For a single non-technical evaluator experiencing Drupal for the first time, the administrator role doesn’t make a lot of sense (to me at least) and I think we should re-imagine this because:

- The UI has a lot of complexity and will be off-putting to some people.
- The permissions system in particular doesn’t make a lot of sense in the context of an in browser trial experience - the evaluator can make changes to the permissions but if they have elevated privileges nothing will change in the UI for them.

For a trial experience, I think the areas of the UI that are available should be curated and the easiest way I could think to accomplish this was to assign a role that has a subset of the permissions, with some means to elevate the role.

An entirely different way to solve the same problem would be to make all areas of the UI intuitive and comprehensible to anybody of any level of experience that chances upon them.

To help illustrate why some sections of the UI are going to be problematic for our evaluators early on in their journey, this week a non-developer user with some knowledge of and experience with Drupal thought that a module was not installed because the toggle in the UI was grey rather than green. In fact it just could not be toggled because another module depended on it.

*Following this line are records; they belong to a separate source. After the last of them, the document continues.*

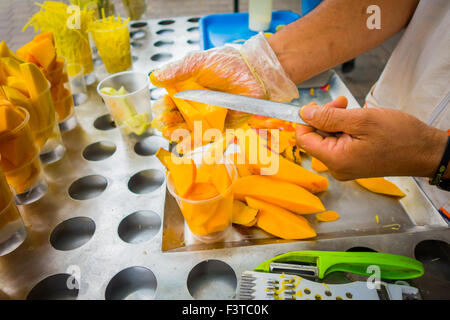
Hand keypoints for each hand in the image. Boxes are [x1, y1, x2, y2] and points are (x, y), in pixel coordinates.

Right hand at [150, 33, 298, 128]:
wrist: (255, 73)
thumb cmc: (229, 63)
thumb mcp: (199, 62)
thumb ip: (177, 70)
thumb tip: (155, 77)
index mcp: (188, 88)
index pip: (170, 100)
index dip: (163, 106)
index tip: (159, 108)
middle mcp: (196, 103)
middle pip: (176, 117)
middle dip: (167, 122)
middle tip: (162, 123)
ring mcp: (207, 116)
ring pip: (187, 129)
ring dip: (176, 133)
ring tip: (169, 134)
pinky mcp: (220, 127)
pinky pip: (204, 136)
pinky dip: (193, 142)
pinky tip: (183, 145)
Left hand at [295, 97, 447, 179]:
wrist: (425, 151)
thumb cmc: (399, 136)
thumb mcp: (362, 120)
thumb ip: (329, 117)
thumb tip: (305, 113)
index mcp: (335, 159)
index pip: (304, 138)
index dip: (306, 119)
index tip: (318, 105)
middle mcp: (336, 167)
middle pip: (315, 138)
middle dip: (324, 117)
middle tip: (342, 103)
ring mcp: (344, 166)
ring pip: (327, 139)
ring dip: (335, 121)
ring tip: (352, 109)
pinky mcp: (353, 163)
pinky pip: (339, 143)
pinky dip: (344, 129)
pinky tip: (356, 121)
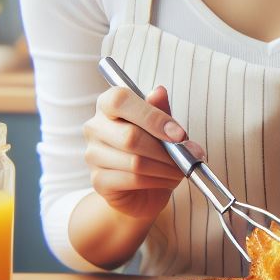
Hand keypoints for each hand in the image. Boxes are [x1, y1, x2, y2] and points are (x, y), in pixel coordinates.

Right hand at [83, 84, 198, 218]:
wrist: (142, 188)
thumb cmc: (153, 149)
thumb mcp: (162, 126)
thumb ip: (161, 110)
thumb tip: (159, 91)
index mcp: (108, 104)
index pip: (120, 100)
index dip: (152, 117)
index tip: (179, 134)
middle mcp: (94, 127)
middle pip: (130, 137)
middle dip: (165, 150)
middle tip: (187, 156)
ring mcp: (92, 155)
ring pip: (135, 162)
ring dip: (165, 167)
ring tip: (180, 169)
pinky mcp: (98, 181)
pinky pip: (133, 180)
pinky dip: (157, 181)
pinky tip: (166, 179)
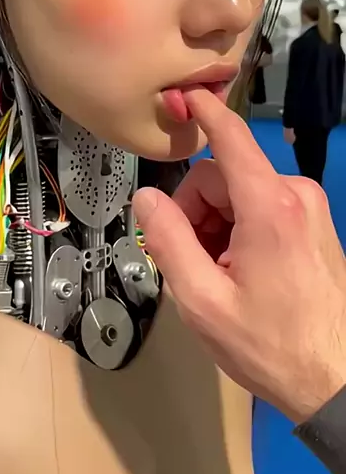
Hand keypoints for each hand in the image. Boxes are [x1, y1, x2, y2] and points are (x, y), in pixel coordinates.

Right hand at [133, 88, 345, 423]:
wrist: (337, 380)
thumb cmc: (271, 345)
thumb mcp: (203, 300)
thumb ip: (168, 241)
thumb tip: (147, 199)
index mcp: (269, 206)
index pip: (230, 138)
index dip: (203, 111)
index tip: (181, 94)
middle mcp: (294, 195)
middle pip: (220, 178)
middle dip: (195, 212)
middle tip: (190, 262)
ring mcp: (308, 209)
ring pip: (238, 194)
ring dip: (215, 226)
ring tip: (218, 275)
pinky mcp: (312, 223)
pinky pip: (260, 207)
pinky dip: (238, 231)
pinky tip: (237, 271)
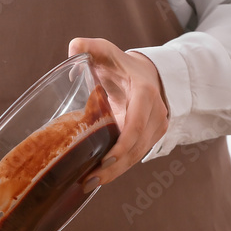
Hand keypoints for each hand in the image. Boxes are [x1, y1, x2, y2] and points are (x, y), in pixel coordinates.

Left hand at [68, 38, 168, 186]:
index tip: (104, 160)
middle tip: (88, 180)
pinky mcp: (151, 137)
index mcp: (144, 93)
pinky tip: (99, 177)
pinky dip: (119, 168)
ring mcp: (156, 127)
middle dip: (114, 167)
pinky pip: (136, 156)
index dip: (122, 146)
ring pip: (137, 156)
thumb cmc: (120, 64)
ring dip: (115, 172)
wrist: (147, 73)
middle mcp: (155, 113)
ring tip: (88, 184)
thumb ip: (88, 46)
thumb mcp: (105, 51)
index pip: (136, 125)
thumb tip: (73, 48)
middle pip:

Indeed! We are going to focus on reimagining the entire 'Extend' section post v1 (we have already started this process with one of the designers who has been working on Drupal CMS). I totally agree these are existing issues, but I don't think that piecemeal solutions are the right answer. It could be that this change to the permissions is a good approach, but it feels like a shot in the dark at this point. I think part of how we've ended up here was by trying to solve specific UX problems in context, rather than considering why things are this way in the first place.

So right now, our next priority is 'Extend', but permissions is another area that could use improvement. In order to do this effectively, I think we should approach it with a proper UX process.

Of course, all contributors are welcome to work on solutions they believe in. I guess I would just caution that this feels somewhat hasty and potentially not the solution. As long as that's clear, then carry on!